O vinagre age diretamente sobre o calcário. O bicarbonato de sódio reforça o efeito desengordurante e ajuda a soltar restos de alimentos ressecados. O suco de limão acrescenta acidez extra e também deixa um cheiro mais fresco. Quem tem vedações mais sensíveis ou prefere agir com mais cautela pode ficar só no vinagre e no bicarbonato - essa combinação é considerada especialmente bem tolerada.

O mais importante é não usar esses produtos caseiros em toda lavagem comum, e sim apenas em um ciclo de limpeza sem louça. No dia a dia, basta usar tabletes ou pó para lavar louça, abrilhantador e sal regenerador no compartimento próprio.
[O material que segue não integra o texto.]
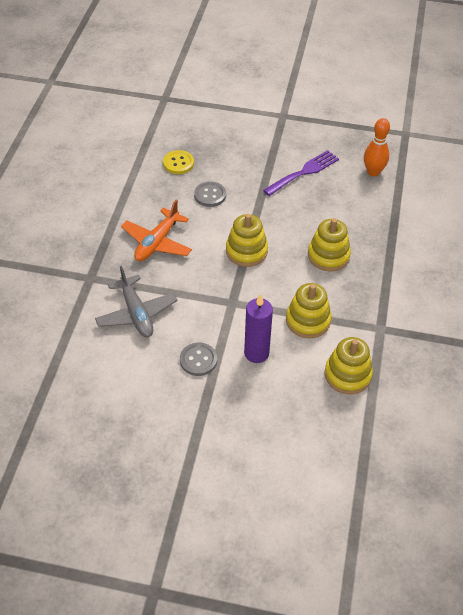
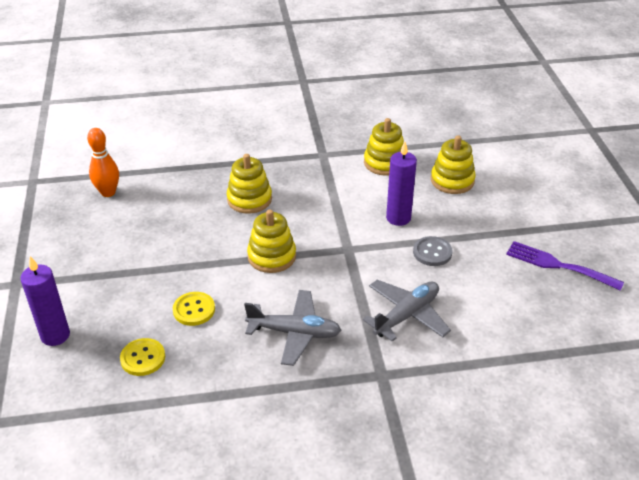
camera: 110 degrees left, 10 degrees down
(157, 242) = (294, 333): orange plane -> grey plane
(210, 195) = (194, 310): grey button -> yellow button
(222, 128) = (55, 335): none -> purple candle
(304, 172) = (124, 242): purple fork -> purple fork (558, 265)
(308, 320) = (340, 196): yellow stacking toy -> yellow stacking toy (452, 180)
Como pequenas atitudes pesam no longo prazo

À primeira vista, economizar 5 euros por ano com menos calcário ou 10 euros com o modo Eco parece pouco. Mas, ao longo de vários anos e com os preços de energia em alta, o cenário muda bastante.

Quem faz manutenção regular da máquina, usa o modo Eco, só inicia ciclos com a carga completa e evita pré-enxágue com água quente pode facilmente reduzir pela metade o consumo anual de energia do aparelho. Em dez anos, a economia soma rapidamente valores de três dígitos - com um esforço de alguns minutos por mês e uma xícara de vinagre tirada do armário da cozinha.

Além disso, existe um benefício prático adicional: uma máquina bem cuidada costuma durar mais. Menos acúmulo de calcário e gordura preserva a bomba, os braços aspersores e a resistência. Assim, o truque da xícara não apenas diminui a conta de luz, como também reduz indiretamente o risco de reparos caros ou da troca antecipada do eletrodoméstico.